St. Pauli Fischmarkt

Nach dem Lauf ging es per Bus zum Fischmarkt, der natürlich auch wieder unter Wasser steht. Der steht sowieso immer mit als erstes unter Wasser.

Normalerweise komme ich hier die überflutete Auffahrt hochgelaufen.

St. Pauli Fischmarkt

Wo hier vorne jetzt Wasser ist, liegt sonst der Parkplatz für die Besucher des  U-Boots. Dem ging es bei dem Wasserstand wohl noch mit am besten.

St. Pauli Fischmarkt

Kaum zu glaube, aber in dem beleuchteten Pavillon saß noch einer und räumte auf. Morgens stand der Pavillon deutlich tiefer im Wasser.

St. Pauli Fischmarkt

Im Hintergrund liegt ein Kreuzfahrtschiff im Dock bei Blohm+Voss.

St. Pauli Fischmarkt

Immerhin brennt noch das Licht.

St. Pauli Fischmarkt

Da hätte ich auch nicht mehr laufen können. Das Fluttor ist doch etwas zu hoch.

St. Pauli Fischmarkt

Außerdem stand rings um die Fischauktionshalle eh alles unter Wasser. Näher kam man nicht heran. Nicht weil etwa die Polizei oder das THW etwas dagegen gehabt hätte. Es waren mal wieder die Idioten vom Fernsehen, die sich ja bei jeder sich bietenden Gelegenheit ihren Großkotz raushängen lassen.

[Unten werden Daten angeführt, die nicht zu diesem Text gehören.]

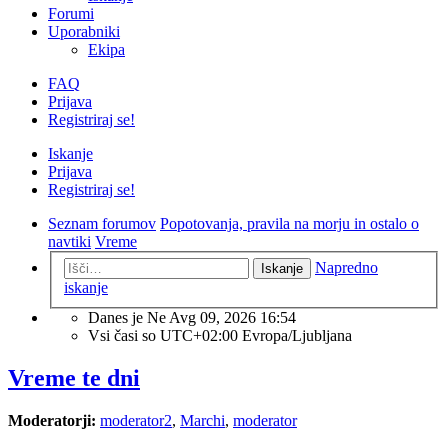
Forumi
Uporabniki
Ekipa
FAQ
Prijava
Registriraj se!
Iskanje
Prijava
Registriraj se!
Seznam forumov
Popotovanja, pravila na morju in ostalo o
navtiki
Vreme
Napredno
Iskanje
iskanje
Danes je Ne Avg 09, 2026 16:54
Vsi časi so UTC+02:00 Evropa/Ljubljana
Vreme te dni
Moderatorji:
moderator2
,
Marchi
,
moderator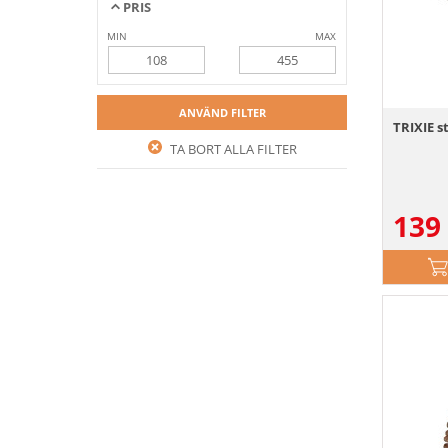
PRIS
MIN
MAX
ANVÄND FILTER
TRIXIE s
TA BORT ALLA FILTER
139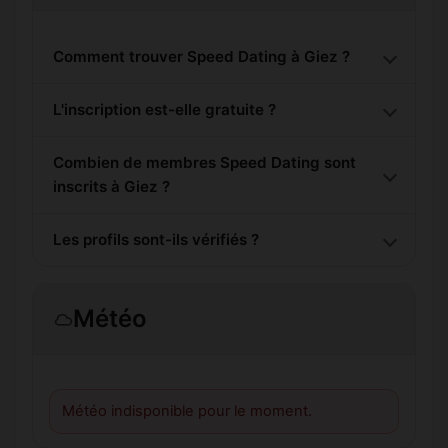
Comment trouver Speed Dating à Giez ?
L'inscription est-elle gratuite ?
Combien de membres Speed Dating sont
inscrits à Giez ?
Les profils sont-ils vérifiés ?
Météo
Météo indisponible pour le moment.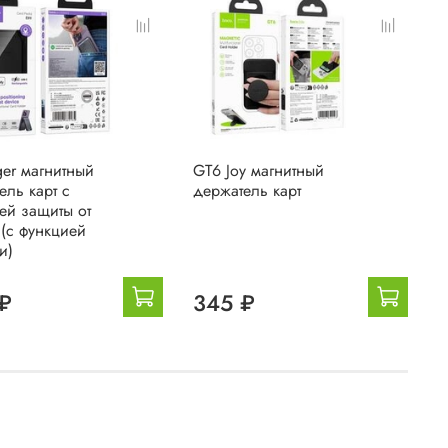
ger магнитный
GT6 Joy магнитный
H
ель карт с
держатель карт
м
ей защиты от
д
 (с функцией
и)
₽
345 ₽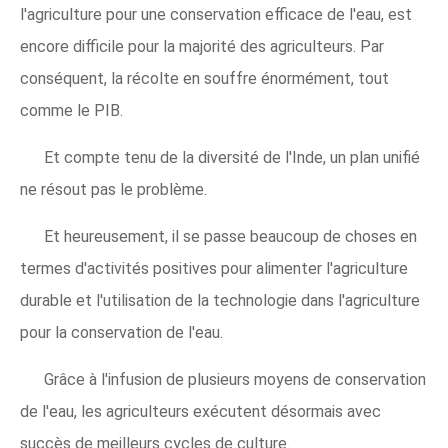
l'agriculture pour une conservation efficace de l'eau, est
encore difficile pour la majorité des agriculteurs. Par
conséquent, la récolte en souffre énormément, tout
comme le PIB.
Et compte tenu de la diversité de l'Inde, un plan unifié
ne résout pas le problème.
Et heureusement, il se passe beaucoup de choses en
termes d'activités positives pour alimenter l'agriculture
durable et l'utilisation de la technologie dans l'agriculture
pour la conservation de l'eau.
Grâce à l'infusion de plusieurs moyens de conservation
de l'eau, les agriculteurs exécutent désormais avec
succès de meilleurs cycles de culture.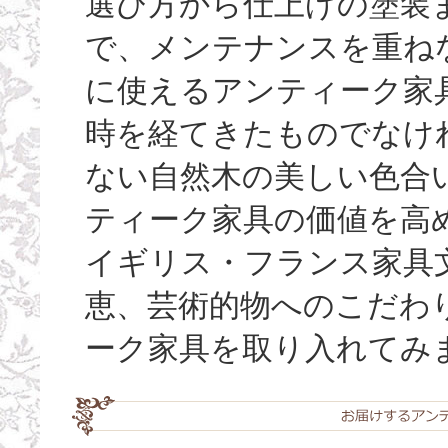
選び方から仕上げの塗装
で、メンテナンスを重ね
に使えるアンティーク家
時を経てきたものでなけ
ない自然木の美しい色合い（
ティーク家具の価値を高
イギリス・フランス家具
恵、芸術的物へのこだわ
ーク家具を取り入れてみ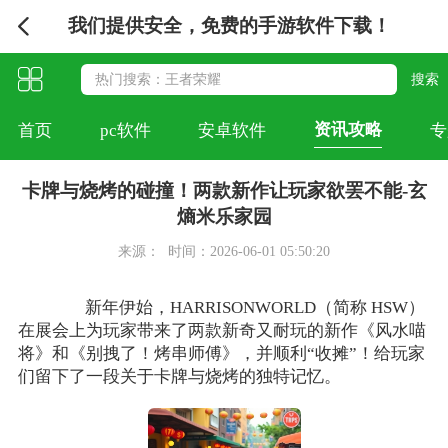
我们提供安全，免费的手游软件下载！
资讯攻略
首页
pc软件
安卓软件
专
卡牌与烧烤的碰撞！两款新作让玩家欲罢不能-玄
熵米乐家园
来源：
时间：2026-06-01 05:50:20
新年伊始，HARRISONWORLD（简称 HSW）
在展会上为玩家带来了两款新奇又耐玩的新作《风水喵
将》和《别拽了！烤串师傅》，并顺利“收摊”！给玩家
们留下了一段关于卡牌与烧烤的独特记忆。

Den Namen werde ich hier nicht nennen, aber es ist der nördlichste Ableger von dem, was sich früher einmal ARD nannte.

St. Pauli Landungsbrücken

Eis. Der nicht überspülte Bereich im Hafen war wie schockgefroren und somit spiegelglatt.

Dank der hervorragenden  Deiche ist Hamburg zwar vor Sturmfluten ziemlich sicher, aber gegen Blitzeis gibt es noch kein Mittel.